The project’s specific targets
According to the full description of the internet optimization project, this information would be targeted for cleansing search results when searches are entered for “Ozersk,” the town where Mayak is located, “Karabash,” “Mayak accident,” “Ozersk Mayak,” “Techa River,” “Muslyumovo,” “radiation in Chelyabinsk,” “dirtiest city in the world,” “dirtiest city in Russia,” “Chelyabinsk environment,” “Chelyabinsk Region environment,” “ecology Urals,” and other related topics.
The searches would return positive or neutral results. The content of negative material, according to the project outline, would be no more than 20 percent, or no more than 30 per 150 lines of returned search material on either Google or Yandex. Wikipedia has been exempted.
The company signed to take on the optimization project would be expected to start cleansing negative information from December 31, 2011.
Local government’s complaints
Local authorities say they believe the regions ecological problems are exaggerated and say they are determined to clean up its image in order to attract more investment and tourism.
They also complain that their annual improvements in the local environment are not reflected in internet search returns.

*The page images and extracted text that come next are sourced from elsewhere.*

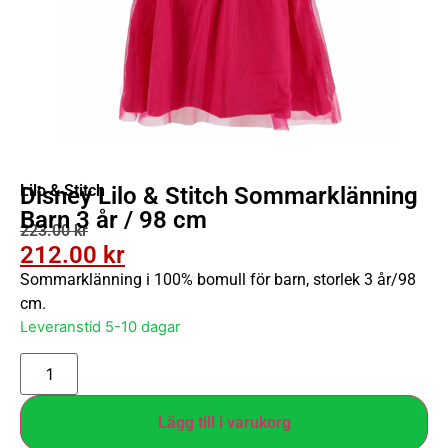
Lilo & Stitch
Disney Lilo & Stitch Sommarklänning
Barn 3 år / 98 cm
223.00
kr
212.00
kr
Sommarklänning i 100% bomull för barn, storlek 3 år/98
cm.
Leveranstid 5-10 dagar
Lägg till i varukorg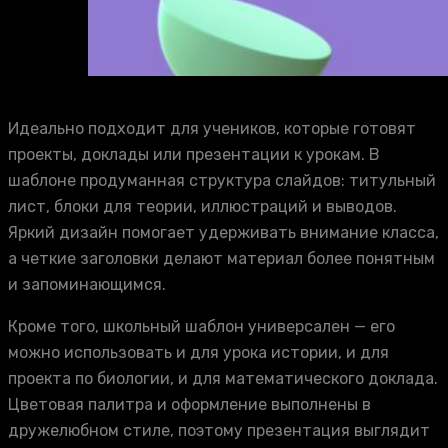
Идеально подходит для учеников, которые готовят
проекты, доклады или презентации к урокам. В
шаблоне продуманная структура слайдов: титульный
лист, блоки для теории, иллюстраций и выводов.
Яркий дизайн помогает удерживать внимание класса,
а четкие заголовки делают материал более понятным
и запоминающимся.
Кроме того, школьный шаблон универсален — его
можно использовать и для урока истории, и для
проекта по биологии, и для математического доклада.
Цветовая палитра и оформление выполнены в
дружелюбном стиле, поэтому презентация выглядит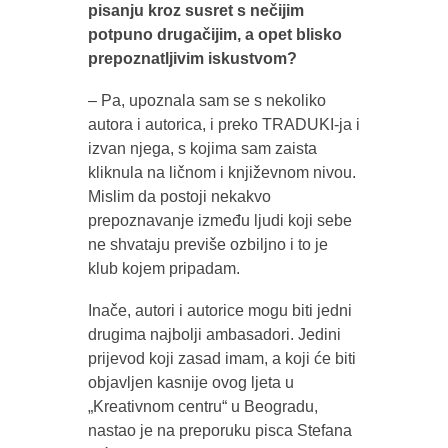
pisanju kroz susret s nečijim
potpuno drugačijim, a opet blisko
prepoznatljivim iskustvom?
– Pa, upoznala sam se s nekoliko
autora i autorica, i preko TRADUKI-ja i
izvan njega, s kojima sam zaista
kliknula na ličnom i književnom nivou.
Mislim da postoji nekakvo
prepoznavanje između ljudi koji sebe
ne shvataju previše ozbiljno i to je
klub kojem pripadam.
Inače, autori i autorice mogu biti jedni
drugima najbolji ambasadori. Jedini
prijevod koji zasad imam, a koji će biti
objavljen kasnije ovog ljeta u
„Kreativnom centru“ u Beogradu,
nastao je na preporuku pisca Stefana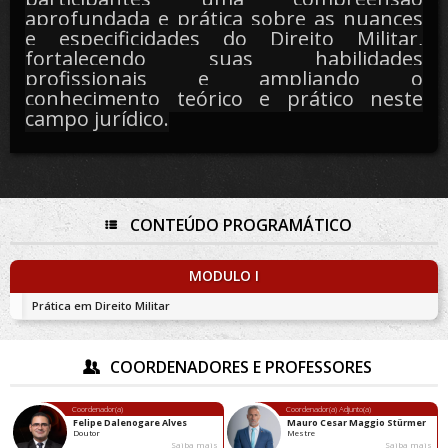
aprofundada e prática sobre as nuances
e especificidades do Direito Militar,
fortalecendo suas habilidades
profissionais e ampliando o
conhecimento teórico e prático neste
campo jurídico.
CONTEÚDO PROGRAMÁTICO
MODULO I
Prática em Direito Militar
COORDENADORES E PROFESSORES
Coordenador(a)
Coordenador(a) Adjunto(a)
Felipe Dalenogare Alves
Mauro Cesar Maggio Stürmer
Doutor
Mestre
Saiba mais
Saiba mais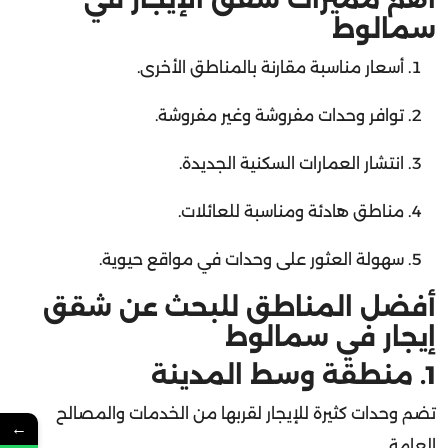
سمالوط
أسعار مناسبة مقارنة بالمناطق الأخرى.
توافر وحدات مفروشة وغير مفروشة.
انتشار العمارات السكنية الجديدة.
مناطق هادئة ومناسبة للعائلات.
سهولة العثور على وحدات في مواقع حيوية.
أفضل المناطق للبحث عن شقق
إيجار في سمالوط
1. منطقة وسط المدينة
تضم وحدات كثيرة للإيجار لقربها من الخدمات والمصالح
العامة.
←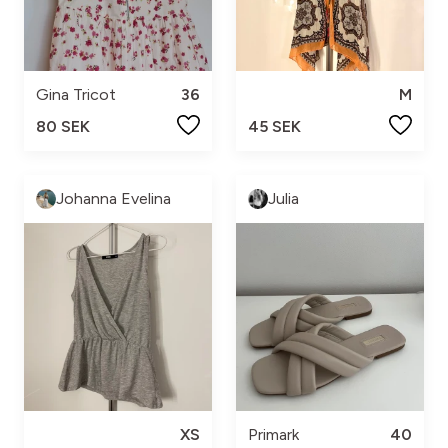
Gina Tricot
36
M
80 SEK
45 SEK
Johanna Evelina
Julia
XS
Primark
40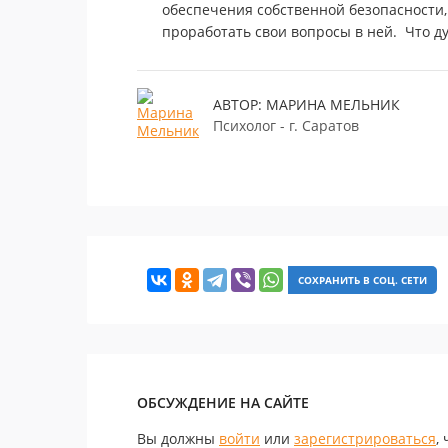
обеспечения собственной безопасности, 
проработать свои вопросы в ней. Что д
АВТОР: МАРИНА МЕЛЬНИК
Психолог - г. Саратов
СОХРАНИТЬ В СОЦ. СЕТИ
ОБСУЖДЕНИЕ НА САЙТЕ
Вы должны
войти
или
зарегистрироваться
,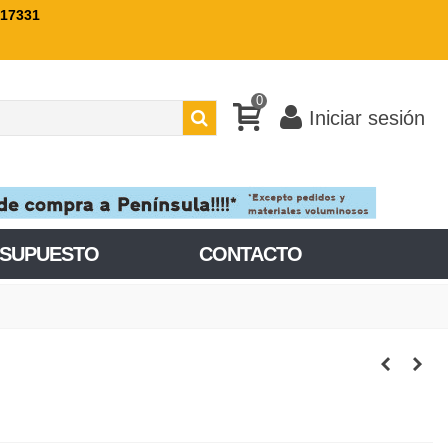
717331
0
Iniciar sesión
ESUPUESTO
CONTACTO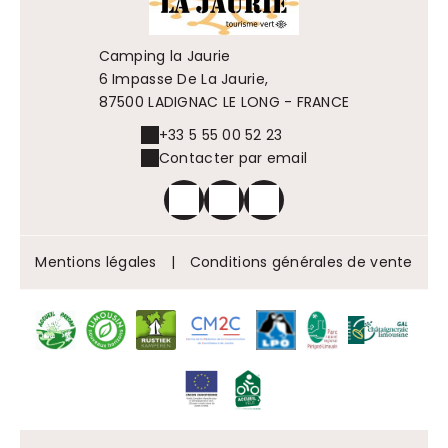
Camping la Jaurie
6 Impasse De La Jaurie,
87500 LADIGNAC LE LONG - FRANCE
+33 5 55 00 52 23
Contacter par email
Mentions légales
|
Conditions générales de vente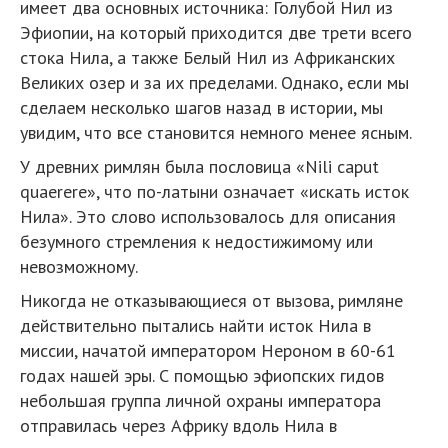
имеет два основных источника: Голубой Нил из
Эфиопии, на который приходится две трети всего
стока Нила, а также Белый Нил из Африканских
Великих озер и за их пределами. Однако, если мы
сделаем несколько шагов назад в истории, мы
увидим, что все становится немного менее ясным.
У древних римлян была пословица «Nili caput
quaerere», что по-латыни означает «искать исток
Нила». Это слово использовалось для описания
безумного стремления к недостижимому или
невозможному.
Никогда не отказывающиеся от вызова, римляне
действительно пытались найти исток Нила в
миссии, начатой императором Нероном в 60-61
годах нашей эры. С помощью эфиопских гидов
небольшая группа личной охраны императора
отправилась через Африку вдоль Нила в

One spokeswoman for the region told UK’s Independent that she thought foreign competitors to Mayak’s reprocessing program had been paying environmentalists to tarnish the region’s image by exaggerating its problems.
Mironova cited in her comment piece a series of Russian constitutional articles that would be violated by the optimization project, including prevention of censorship of the mass media, the right to free thought and speech and the right to a clean environment.
The protests of local authorities that Chelyabinsk’s environmental problems are on the mend, noted Mironova, are contradicted by the fact that the federal government sends an annual $464 million aid package to the region.